Applying data mining and semantic analysis techniques to a large corpus of educational metadata records would be an interesting exercise in itself but until we attempt such an analysis it’s hard to speculate what it might be possible to achieve with the output data. It would certainly be valuable to compare frequently occurring terms and relationships with an analysis of search web logs to see if the metadata records are actually describing the characteristics that users are searching for.
There was general agreement amongst participants that this would be an interesting and innovative project. Participants felt it would be advisable to start small with a comparison of two or three metadata collections, possibly those of JorumOpen, Xpert and the OU Openlearn before taking this forward further.
One thing I am slightly unsure about regarding this method is that Open Calais identifies the relationship between words but once we strip out the metadata encoding of our sample records this information will be lost. I don’t know enough about how these semantic analysis tools work to know whether this is a problem or if they are clever enough for this not to be an issue. I suppose the only way we’ll find out if the results are sensible or useful is to give it a try!
I’d also be very interested to hear how this approach compares with work being undertaken on a much larger scale by the Digging into Data Challenge projects and Mimas’ Bringing Meaning into Search initiative.
Other Activities
Phil has already summarised the other possible tasks and activities put forward by the other breakout groups which include:
- Establishing a common format for sharing search logs.

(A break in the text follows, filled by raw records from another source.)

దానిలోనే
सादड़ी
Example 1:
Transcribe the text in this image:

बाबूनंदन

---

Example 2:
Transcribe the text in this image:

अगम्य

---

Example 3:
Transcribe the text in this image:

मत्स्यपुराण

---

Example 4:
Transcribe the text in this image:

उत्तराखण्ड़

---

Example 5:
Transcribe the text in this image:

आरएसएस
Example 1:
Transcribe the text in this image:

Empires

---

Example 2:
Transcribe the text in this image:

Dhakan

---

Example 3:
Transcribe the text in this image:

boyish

- Identify which fields are used on advanced forms and how many people use advanced search facilities.
- Analysis of the relative proportion of users who search and browse for resources and how many people click onwards from the initial resources.

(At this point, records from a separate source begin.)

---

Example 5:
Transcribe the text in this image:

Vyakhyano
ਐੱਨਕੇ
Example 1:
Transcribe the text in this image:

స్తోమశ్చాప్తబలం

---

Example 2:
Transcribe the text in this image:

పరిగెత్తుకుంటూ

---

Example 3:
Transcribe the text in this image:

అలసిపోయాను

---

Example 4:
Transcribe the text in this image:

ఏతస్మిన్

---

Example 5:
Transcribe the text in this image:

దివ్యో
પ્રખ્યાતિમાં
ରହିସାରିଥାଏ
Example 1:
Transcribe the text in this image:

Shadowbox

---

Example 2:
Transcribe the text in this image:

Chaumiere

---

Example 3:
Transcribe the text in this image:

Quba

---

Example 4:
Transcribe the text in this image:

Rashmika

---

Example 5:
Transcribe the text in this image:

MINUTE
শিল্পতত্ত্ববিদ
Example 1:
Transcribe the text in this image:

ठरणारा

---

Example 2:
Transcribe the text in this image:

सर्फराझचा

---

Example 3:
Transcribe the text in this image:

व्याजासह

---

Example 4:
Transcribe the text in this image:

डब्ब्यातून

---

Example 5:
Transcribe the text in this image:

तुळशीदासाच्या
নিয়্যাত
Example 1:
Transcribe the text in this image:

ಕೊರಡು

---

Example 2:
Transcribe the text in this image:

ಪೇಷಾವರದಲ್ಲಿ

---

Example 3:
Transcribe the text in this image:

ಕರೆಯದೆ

- Further development of the search questionnaire used by David Davies. If sufficient responses could be gathered to the same questions this would facilitate meta analysis of the results.
- Work with communities around specific repositories and find out what works and doesn’t work across individual platforms and installations.
- Create a research question inventory on the CETIS wiki and invite people to put forward ideas.
If anyone has any comments or suggestions on any of the above ideas we’d love to hear from you!
On the suggestion of analysing stripped-out metadata and using OpenCalais (or similar offerings, for example I gather Zemanta is more likely to serve-up “public” URIs for entities than OpenCalais), I think you would have to compose proper sentences from the metadata rather than just stripping. e.g. “This presentation was created by Norbert Casteret”.
An ingenious approach to crosswalk!
Hi Adam, thanks for the ref to Zemanta. It may be that OpenCalais is not the most appropriate tool for this kind of semantic analysis, that would be one of the things we’d want to investigate.